Closed aixiaodewugege closed 1 year ago
@aixiaodewugege
Thanks for your reply~~
Do you know any work that focus on grounding open vocabulary detection?
@aixiaodewugege You can refer to link.
Thanks~~ But I am looking for a better one, since grounding_dino only release a tiny version. The performance is not satisficed.
@aixiaodewugege As demonstrated in our paper, the ckpt of ONE-PEACE fine-tuned on RefCOCOg exhibits some capabilities in grounding open vocabulary detection. For better performance, it's advisable to collect more grounding datasets to train ONE-PEACE. I think this will yield a strong model for grounding open vocabulary detection.
Thanks!
By the way, I'm quite intrigued as to how the model identifies Tony Tony Chopper. I mean, where does it acquire such knowledge from?
And are you planning to share a inference script rather than for evaluation?
I think it acquires this knowledge from pretraining. The pre-training datasets used by ONE-PEACE may contain a large number of anime images. ONE-PEACE implicitly learns to associate the anime characters (text) with their corresponding regions in the images during pretraining. Fine-tuning on the grounding datasets simply instructs the model on how to "outputs" the corresponding regions.

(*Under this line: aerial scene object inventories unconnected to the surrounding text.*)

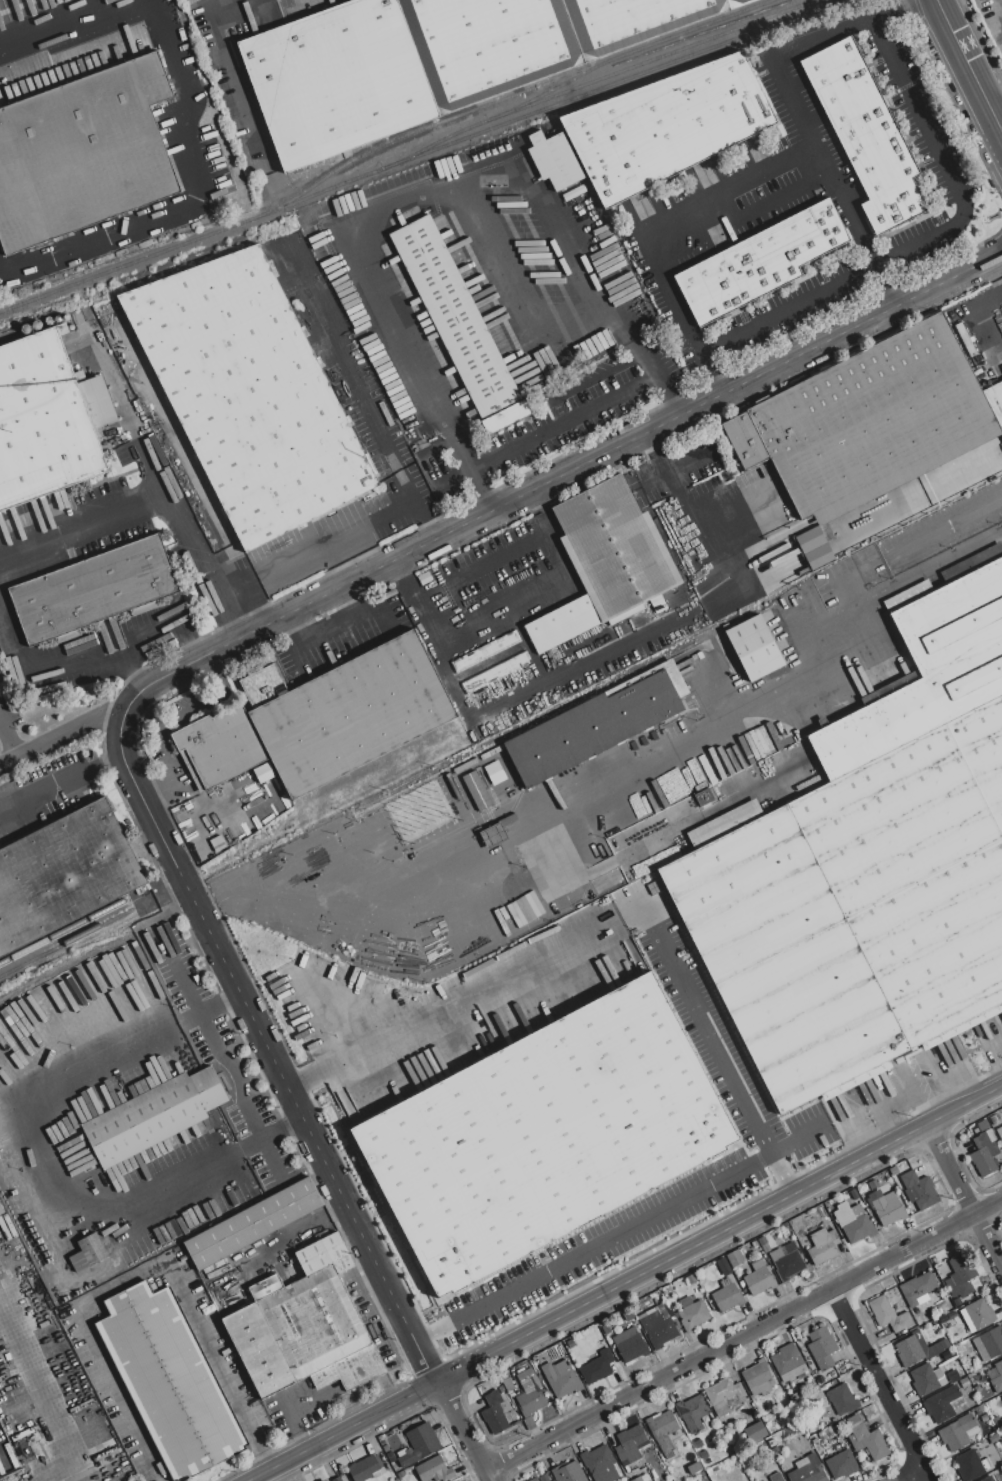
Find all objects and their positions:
road: (940, 2)
road: (57, 20)
road: (840, 28)
road: (224, 58)
railway: (654, 58)
building: (428, 60)
road: (968, 69)
railway: (582, 73)
road: (993, 97)
building: (666, 126)
road: (1000, 129)
building: (865, 135)
railway: (402, 138)
building: (83, 153)
railway: (422, 155)
building: (555, 160)
road: (836, 186)
road: (197, 195)
road: (393, 201)
road: (765, 204)
road: (656, 218)
road: (929, 235)
building: (759, 263)
road: (521, 293)
road: (986, 306)
building: (458, 324)
road: (614, 367)
road: (716, 382)
building: (246, 395)
road: (671, 401)
building: (46, 420)
building: (870, 421)
road: (566, 422)
road: (650, 440)
road: (673, 468)
road: (556, 476)
road: (485, 490)
road: (733, 510)
road: (691, 517)
road: (548, 536)
road: (311, 551)
building: (606, 562)
road: (489, 566)
building: (94, 593)
road: (381, 612)
road: (339, 620)
road: (460, 633)
road: (800, 636)
road: (288, 648)
building: (754, 648)
building: (490, 662)
building: (928, 665)
road: (553, 668)
road: (100, 670)
road: (737, 700)
building: (320, 719)
building: (597, 724)
road: (50, 741)
road: (9, 761)
building: (263, 772)
building: (495, 773)
road: (61, 780)
building: (477, 792)
building: (704, 797)
building: (493, 836)
building: (64, 873)
road: (319, 884)
building: (626, 896)
building: (855, 907)
railway: (63, 931)
road: (606, 932)
railway: (65, 946)
road: (188, 994)
road: (269, 1051)
building: (874, 1088)
road: (995, 1088)
road: (238, 1098)
road: (957, 1107)
building: (153, 1116)
building: (993, 1119)
building: (982, 1125)
road: (280, 1128)
building: (999, 1132)
road: (931, 1133)
building: (543, 1135)
road: (794, 1140)
building: (985, 1153)
road: (40, 1167)
road: (949, 1170)
building: (892, 1171)
building: (852, 1190)
building: (918, 1190)
building: (890, 1210)
building: (1, 1211)
building: (853, 1222)
building: (253, 1224)
road: (982, 1233)
building: (762, 1241)
building: (754, 1244)
road: (591, 1245)
building: (822, 1246)
road: (680, 1252)
building: (88, 1253)
building: (733, 1259)
building: (787, 1263)
building: (962, 1274)
road: (136, 1276)
building: (690, 1278)
building: (758, 1278)
building: (917, 1288)
building: (727, 1296)
building: (628, 1314)
building: (692, 1314)
building: (979, 1314)
building: (889, 1315)
building: (658, 1326)
building: (305, 1327)
building: (605, 1328)
road: (743, 1336)
building: (992, 1341)
building: (570, 1343)
building: (630, 1345)
building: (821, 1347)
building: (918, 1349)
building: (786, 1359)
building: (812, 1362)
building: (596, 1366)
building: (953, 1376)
building: (561, 1378)
building: (758, 1378)
building: (997, 1378)
building: (927, 1379)
building: (170, 1381)
building: (506, 1382)
building: (964, 1382)
road: (880, 1385)
building: (977, 1388)
building: (529, 1393)
building: (1001, 1395)
building: (724, 1396)
building: (842, 1400)
building: (942, 1403)
building: (979, 1409)
road: (288, 1410)
building: (495, 1412)
building: (692, 1412)
building: (983, 1417)
building: (997, 1422)
building: (529, 1423)
road: (340, 1431)
road: (462, 1431)
building: (663, 1431)
building: (755, 1432)
building: (828, 1432)
building: (957, 1432)
building: (822, 1436)
building: (814, 1438)
building: (866, 1439)
road: (301, 1443)
building: (629, 1443)
building: (697, 1443)
building: (772, 1443)
building: (418, 1445)
building: (775, 1450)
building: (703, 1454)
building: (596, 1459)
building: (394, 1463)
building: (842, 1464)
building: (971, 1465)
building: (694, 1468)
building: (366, 1469)
road: (293, 1470)
building: (434, 1470)
building: (808, 1470)
building: (568, 1472)
road: (910, 1474)
building: (401, 1475)
building: (601, 1476)
building: (543, 1478)
building: (642, 1478)
building: (775, 1478)
building: (336, 1479)
building: (396, 1479)
building: (987, 1479)
building: (534, 1480)
building: (661, 1480)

I consider providing a Colab notebook to reproduce the cases in the paper, but I'm uncertain about when it will be ready. Maybe next week, I guess.
@aixiaodewugege Hi, we have provided the visual grounding API here. The results of our API are even better than what was reported in the paper, as it is capable of accurately locating Brook. Have fun :)
@aixiaodewugege Hi, we recently evaluated ONE-PEACE on VGGSound using both vision and audio information, and we achieved a score of 68.2, a new SOTA in this dataset. We hope this information is helpful to you.
Hi, good to hear that! I think VGGSound is a dataset where sound plays an important role in determining the label. How about Kinetics400? Do you think audio will improve the results? Additionally, have you considered replacing the language adapter with an pretrained LLM?
@aixiaodewugege
Hi, thanks for your brilliant work!
I am curious about why don't you combine the representation from vision and audio to video classification task, since you have got them already~~
Also can one peace be used for zero shot detection or open vocabulary detection?